“Vast" was one of the words on the vocabulary list, and second- and third- graders from Woodland Elementary School put it to good use as they walked the grounds of Saint Leo University during a recent field trip.
"These kids think that a 3,000-student campus is vast," second-grade teacher Nancy Martin said with a chuckle. "They have no idea."
By university standards, Saint Leo might be described as intimate, but for elementary students it is a vast piece of real estate compared to their own campus.
"I like the pool and the church and especially the gym," said Christopher Hendrix, 8, as he lined up with classmates to head to the next stop: the cafeteria. "We don't have a gym at our school."
With Saint Leo students serving as tour guides, the youngsters from Woodland got a glimpse of what college life might look like for them.
Sure, you can talk to kids about going to college in the classroom, said Saint Leo junior Sara Vogel, 21. "But they really can't understand the concept. I think for them to come here and see what it's like is a real eye-opener."
"Now they have a picture when we say 'college,' " Martin said. "They see the library, the abbey, the business building, the gymnasium. They are learning about scholarships; taking in the architecture and the culture. Now we have a few kids who are saying, 'I'm going to go here.' "
That's the idea.
When they grow up
It's all part of a schoolwide motivational theme that has about 850 students at Woodland thinking about what they want to be when they grow up and how to get there.
"Woodland Wranglers, Planning Ahead, Aiming High, College Bound," is the mission statement plastered on bright blue and yellow T-shirts and on signs hung throughout the elementary campus.
That theme is highlighted regularly — during the college spotlight on the school's morning news, through vocabulary lessons with words such as "scholarship," "tuition," "degree" and "campus," and in the black-and-white composition notebook in the school principal's office listing the dreams of every Woodland student to one day be a police officer, teacher, football player, neurosurgeon and even a few princesses.
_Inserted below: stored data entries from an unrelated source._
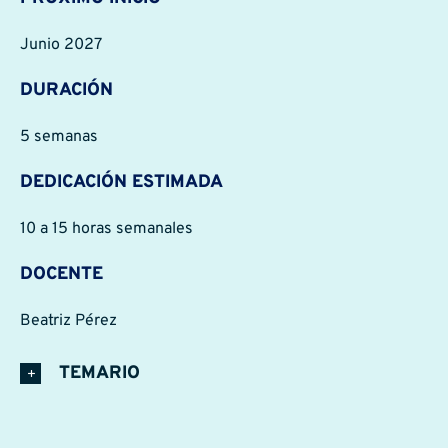
Junio 2027
DURACIÓN
5 semanas
DEDICACIÓN ESTIMADA
10 a 15 horas semanales
DOCENTE
Beatriz Pérez
TEMARIO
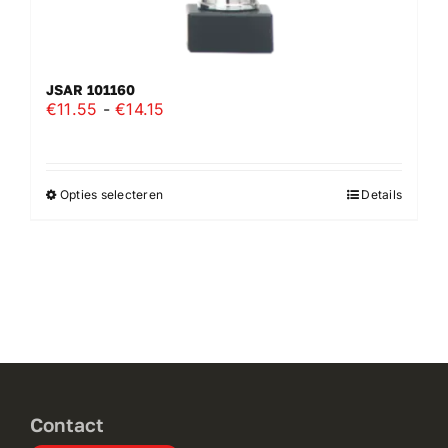
JSAR 101160
Prijsklasse:
€
11.55
-
€
14.15
€11.55
tot
€14.15
Opties selecteren
Details
Dit
product
heeft
meerdere
variaties.
Deze
optie
kan
gekozen
Contact
worden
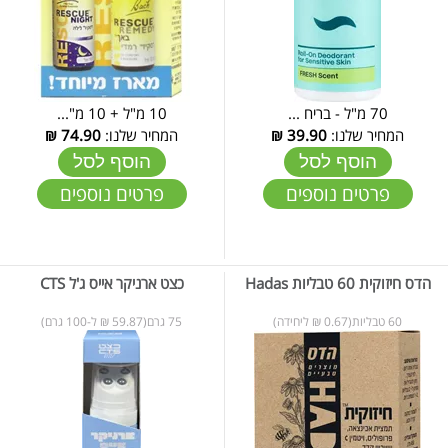
70 מ"ל - בריח ...
10 מ"ל + 10 מ"...
המחיר שלנו:
39.90
₪
המחיר שלנו:
74.90
₪
הוסף לסל
הוסף לסל
פרטים נוספים
פרטים נוספים
הדס חיזוקית 60 טבליות Hadas
כצט ארניקר אייס ג'ל CTS
60 טבליות(0.67 ₪ ליחידה)
75 גרם(59.87 ₪ ל-100 גרם)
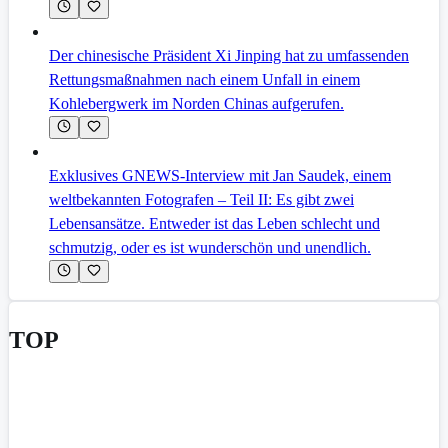
Der chinesische Präsident Xi Jinping hat zu umfassenden
Rettungsmaßnahmen nach einem Unfall in einem
Kohlebergwerk im Norden Chinas aufgerufen.
Exklusives GNEWS-Interview mit Jan Saudek, einem
weltbekannten Fotografen – Teil II: Es gibt zwei
Lebensansätze. Entweder ist das Leben schlecht und
schmutzig, oder es ist wunderschön und unendlich.
TOP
Student council members also push the message to their peers, working hard to raise funds to establish a college scholarship for a graduating Zephyrhills High student who once attended Woodland.
"It's never too early to start thinking about college," said Woodland principal Kimberly Poe, who contacted each of her teachers' alma maters last summer to ask for college swag to post on the hallway bulletin boards.
The idea is to provide hope for students at the Title 1 school who might not be thinking that far ahead. The reality is that students will need some sort of education after high school in order to be successful, said Poe, a true Gator fan who was raised in a single-parent home and earned degrees at the University of South Florida and Saint Leo. "There was never any question that I would go to college. We want to reinforce that message to our students now."
Some motivation today
It's a message not lost on students like Aubrey Hicks, 9, who recently appeared on the morning news to give a shout-out to the day's featured college, the University of South Florida. While Aubrey once thought about being a ballerina or a "horseback rider," these days she has her heart set on being a marine animal trainer — after getting a degree at USF.
"I'd like to work with dolphins, seals and possibly whales," she said. "I'm really interested in a lot of those animals and I think it would be a pleasure to work with them."
Fourth-grader Elijah Garcia, 10, is also thinking about attending USF and perhaps enlisting in the military. "Then maybe I'll be a running back for the Buccaneers."
And there's buy-in from parents such as Elenya Hulbert, a member of the school advisory council whose sons, Kyle, 11, and Austin, 9, attend Woodland.
Both boys got excited about researching different colleges as well as the military academies, Hulbert said. "I think it's motivated them both to do well all year. I see it as being a really great thing for all the kids, that people really believe in them and they can do something with their lives no matter what their parents do or whether they went to college themselves. They're getting the message that they can do anything they set their minds to."